A state agency must notify the owner or licensee of personal information following the discovery that personal information that has not been encrypted or redacted has been or is reasonably likely to have been acquired by an unauthorised person, when the illegal use of the information has occurred, is reasonably likely to occur, or the use of the information creates a material risk of harm to the owner of the information.

Notice may be provided in writing, via electronic means if the primary method of communications is by electronic means or is consistent with the provisions of the federal E-Sign Act and the South Carolina Uniform Electronic Transactions Act, or telephone.

Substitute notice may be allowed in the event that the cost of notice exceeds certain thresholds or the agency has insufficient contact information:

  • email notice;
  • conspicuous posting of notice on the agency's website; or
  • notification to major statewide media

If the agency notifies more than 1,000 persons at one time, then the agency must also notify, without unreasonable delay, the SCDCA, and all the major credit bureaus, of the timing, distribution, and content of the notice.

A South Carolina resident injured by a violation of this statute may institute a civil action to recover damages, seek an injunction to enforce compliance, and if successful recover attorney's fees and court costs.

The SCDCA is authorised to assess an administrative fine of up to $1,000 for each resident whose information was accessible as a result of a breach, in the event that an agency knowingly and willingly violates the statute.

Proposed/Pending Legislation or Regulation

These bills have merely been introduced, and there is no indication that they will be passed or enacted.

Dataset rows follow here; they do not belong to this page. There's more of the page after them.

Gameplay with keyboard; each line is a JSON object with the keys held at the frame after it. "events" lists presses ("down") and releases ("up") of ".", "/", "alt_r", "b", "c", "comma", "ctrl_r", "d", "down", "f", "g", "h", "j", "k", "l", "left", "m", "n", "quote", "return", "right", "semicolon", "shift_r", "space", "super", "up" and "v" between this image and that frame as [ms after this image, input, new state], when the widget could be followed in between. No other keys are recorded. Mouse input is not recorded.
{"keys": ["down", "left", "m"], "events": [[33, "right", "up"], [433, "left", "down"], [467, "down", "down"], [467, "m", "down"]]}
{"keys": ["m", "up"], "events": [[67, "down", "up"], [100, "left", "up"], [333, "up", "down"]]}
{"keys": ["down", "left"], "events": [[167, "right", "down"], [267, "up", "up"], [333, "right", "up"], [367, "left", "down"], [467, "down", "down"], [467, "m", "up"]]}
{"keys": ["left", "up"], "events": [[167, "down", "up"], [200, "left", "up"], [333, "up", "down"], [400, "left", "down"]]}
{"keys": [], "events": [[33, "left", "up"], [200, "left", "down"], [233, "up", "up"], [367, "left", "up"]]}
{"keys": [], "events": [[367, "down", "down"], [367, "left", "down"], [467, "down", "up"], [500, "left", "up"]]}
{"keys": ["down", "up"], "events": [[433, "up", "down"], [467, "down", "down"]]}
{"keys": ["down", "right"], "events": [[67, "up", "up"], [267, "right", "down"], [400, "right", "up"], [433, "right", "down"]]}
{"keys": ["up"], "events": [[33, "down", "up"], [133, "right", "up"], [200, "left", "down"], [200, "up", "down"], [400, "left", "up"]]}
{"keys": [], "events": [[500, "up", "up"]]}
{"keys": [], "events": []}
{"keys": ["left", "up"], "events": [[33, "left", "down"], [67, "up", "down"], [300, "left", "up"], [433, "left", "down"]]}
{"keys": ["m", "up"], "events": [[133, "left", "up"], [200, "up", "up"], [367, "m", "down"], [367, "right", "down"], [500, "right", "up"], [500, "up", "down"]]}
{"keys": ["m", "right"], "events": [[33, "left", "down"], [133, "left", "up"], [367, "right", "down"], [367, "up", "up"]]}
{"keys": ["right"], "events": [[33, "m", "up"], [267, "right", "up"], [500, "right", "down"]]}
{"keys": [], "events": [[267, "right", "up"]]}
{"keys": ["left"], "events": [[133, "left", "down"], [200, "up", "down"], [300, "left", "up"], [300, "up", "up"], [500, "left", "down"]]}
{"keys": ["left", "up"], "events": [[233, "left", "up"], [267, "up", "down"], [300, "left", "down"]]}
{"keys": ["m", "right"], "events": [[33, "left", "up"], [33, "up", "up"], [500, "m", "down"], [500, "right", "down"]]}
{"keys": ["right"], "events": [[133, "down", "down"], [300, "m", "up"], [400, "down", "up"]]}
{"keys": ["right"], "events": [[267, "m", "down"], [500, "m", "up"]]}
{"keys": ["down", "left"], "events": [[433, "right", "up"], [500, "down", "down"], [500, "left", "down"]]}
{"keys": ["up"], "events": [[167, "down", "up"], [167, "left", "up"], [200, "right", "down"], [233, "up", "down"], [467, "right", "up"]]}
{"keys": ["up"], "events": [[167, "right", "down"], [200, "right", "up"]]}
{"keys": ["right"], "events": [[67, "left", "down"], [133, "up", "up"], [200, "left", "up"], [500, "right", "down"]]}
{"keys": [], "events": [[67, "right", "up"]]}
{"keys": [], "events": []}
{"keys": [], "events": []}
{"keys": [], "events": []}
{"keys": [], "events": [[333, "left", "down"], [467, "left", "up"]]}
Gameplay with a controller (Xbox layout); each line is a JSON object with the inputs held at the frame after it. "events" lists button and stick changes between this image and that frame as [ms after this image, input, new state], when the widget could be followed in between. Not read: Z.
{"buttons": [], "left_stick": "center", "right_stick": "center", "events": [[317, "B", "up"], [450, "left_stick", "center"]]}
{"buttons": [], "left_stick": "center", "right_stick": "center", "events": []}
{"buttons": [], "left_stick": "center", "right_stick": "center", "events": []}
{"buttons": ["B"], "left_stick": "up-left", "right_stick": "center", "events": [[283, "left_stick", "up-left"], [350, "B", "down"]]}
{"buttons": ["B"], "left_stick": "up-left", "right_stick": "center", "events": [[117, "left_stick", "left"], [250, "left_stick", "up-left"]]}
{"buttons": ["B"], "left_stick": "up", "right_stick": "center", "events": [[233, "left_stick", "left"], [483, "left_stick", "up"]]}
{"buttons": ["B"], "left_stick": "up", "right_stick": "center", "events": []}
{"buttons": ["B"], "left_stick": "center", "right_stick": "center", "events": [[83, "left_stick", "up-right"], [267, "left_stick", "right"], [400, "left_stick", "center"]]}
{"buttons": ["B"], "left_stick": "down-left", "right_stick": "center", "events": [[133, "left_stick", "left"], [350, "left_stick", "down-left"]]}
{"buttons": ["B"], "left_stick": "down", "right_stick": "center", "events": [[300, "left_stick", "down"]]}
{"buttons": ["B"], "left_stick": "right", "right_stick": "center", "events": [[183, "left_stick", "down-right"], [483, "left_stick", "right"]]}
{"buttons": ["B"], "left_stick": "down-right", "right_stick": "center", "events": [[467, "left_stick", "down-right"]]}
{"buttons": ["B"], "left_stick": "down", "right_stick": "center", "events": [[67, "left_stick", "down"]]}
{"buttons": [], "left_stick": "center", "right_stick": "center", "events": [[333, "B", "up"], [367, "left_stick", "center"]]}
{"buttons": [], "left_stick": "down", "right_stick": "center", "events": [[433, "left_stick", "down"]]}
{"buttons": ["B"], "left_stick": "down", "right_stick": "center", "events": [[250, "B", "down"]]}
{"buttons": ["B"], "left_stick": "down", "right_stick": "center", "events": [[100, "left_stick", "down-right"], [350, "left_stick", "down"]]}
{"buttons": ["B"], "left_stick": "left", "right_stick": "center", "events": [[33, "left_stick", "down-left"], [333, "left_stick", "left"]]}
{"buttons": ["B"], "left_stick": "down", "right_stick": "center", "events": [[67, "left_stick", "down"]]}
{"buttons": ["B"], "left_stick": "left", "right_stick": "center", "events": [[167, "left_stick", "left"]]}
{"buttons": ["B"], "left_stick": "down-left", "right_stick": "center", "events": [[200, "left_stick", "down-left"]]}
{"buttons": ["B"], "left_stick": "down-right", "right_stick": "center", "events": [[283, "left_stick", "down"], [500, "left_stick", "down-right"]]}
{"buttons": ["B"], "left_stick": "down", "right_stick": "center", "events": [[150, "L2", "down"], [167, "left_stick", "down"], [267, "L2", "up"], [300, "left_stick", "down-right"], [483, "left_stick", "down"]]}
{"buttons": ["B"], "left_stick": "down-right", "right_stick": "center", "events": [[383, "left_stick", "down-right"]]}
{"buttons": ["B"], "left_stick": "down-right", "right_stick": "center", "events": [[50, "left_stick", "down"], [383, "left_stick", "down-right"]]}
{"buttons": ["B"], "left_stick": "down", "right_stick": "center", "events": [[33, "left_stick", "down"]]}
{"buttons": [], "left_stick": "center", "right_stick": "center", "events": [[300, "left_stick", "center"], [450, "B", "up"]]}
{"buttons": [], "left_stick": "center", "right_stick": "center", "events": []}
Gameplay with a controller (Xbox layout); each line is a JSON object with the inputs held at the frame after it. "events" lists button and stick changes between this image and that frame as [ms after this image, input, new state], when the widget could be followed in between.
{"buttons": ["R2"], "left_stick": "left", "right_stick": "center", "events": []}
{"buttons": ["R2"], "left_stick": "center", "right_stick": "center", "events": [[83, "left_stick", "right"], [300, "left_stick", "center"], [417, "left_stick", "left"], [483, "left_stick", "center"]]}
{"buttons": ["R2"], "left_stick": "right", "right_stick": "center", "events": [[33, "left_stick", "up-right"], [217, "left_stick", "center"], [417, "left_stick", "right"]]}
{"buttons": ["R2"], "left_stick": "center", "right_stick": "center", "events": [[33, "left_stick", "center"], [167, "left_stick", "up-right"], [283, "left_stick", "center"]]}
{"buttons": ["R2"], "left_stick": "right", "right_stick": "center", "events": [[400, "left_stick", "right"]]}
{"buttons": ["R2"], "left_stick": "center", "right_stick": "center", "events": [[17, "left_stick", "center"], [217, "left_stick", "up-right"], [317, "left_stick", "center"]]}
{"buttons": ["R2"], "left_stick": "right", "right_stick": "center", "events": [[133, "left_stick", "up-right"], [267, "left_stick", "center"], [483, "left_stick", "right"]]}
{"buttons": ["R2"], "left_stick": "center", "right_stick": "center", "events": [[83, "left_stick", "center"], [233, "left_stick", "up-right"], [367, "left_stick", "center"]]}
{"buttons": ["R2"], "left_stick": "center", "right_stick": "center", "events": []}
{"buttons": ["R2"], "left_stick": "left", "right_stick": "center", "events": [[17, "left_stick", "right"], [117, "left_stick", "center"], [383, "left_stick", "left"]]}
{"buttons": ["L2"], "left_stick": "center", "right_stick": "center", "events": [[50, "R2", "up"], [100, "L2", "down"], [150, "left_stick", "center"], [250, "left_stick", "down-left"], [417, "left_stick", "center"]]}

South Carolina Biometric Data Privacy Act

House Bill ('HB') 3063 for the South Carolina Biometric Data Privacy Act would provide certain requirements for a business that collects a consumer's biometric information, to allow the consumer to request that a business delete the collected biometric information and to prohibit the sale of biometric information, to establish certain standards of care for a business that collects biometric information, to establish a procedure for a consumer to opt out of the sale of biometric information, to prohibit a business from discriminating against a consumer who opts out of the sale of their biometric information, and to provide a penalty.

South Carolina Data Privacy Act

HB 3016 for the South Carolina Data Privacy Act would provide that a search warrant must be issued before certain electronic data may be seized by a law enforcement agency, to require the law enforcement agency to notify the owner of the electronic device, data, or information specified in the search warrant, to prohibit a law enforcement agency from collecting certain information from a third-party without a search warrant, and to prohibit the use of information obtained in violation of this Act.

South Carolina Cellular Data Privacy Protection Act

HB 3014 for the South Carolina Cellular Data Privacy Protection Act ('the Cellular Data Act') would prohibit a mobile telecommunications provider from selling a customer's personal data to a third party, to impose a penalty, and to authorise the AG to investigate and enforce alleged violations of the Cellular Data Act.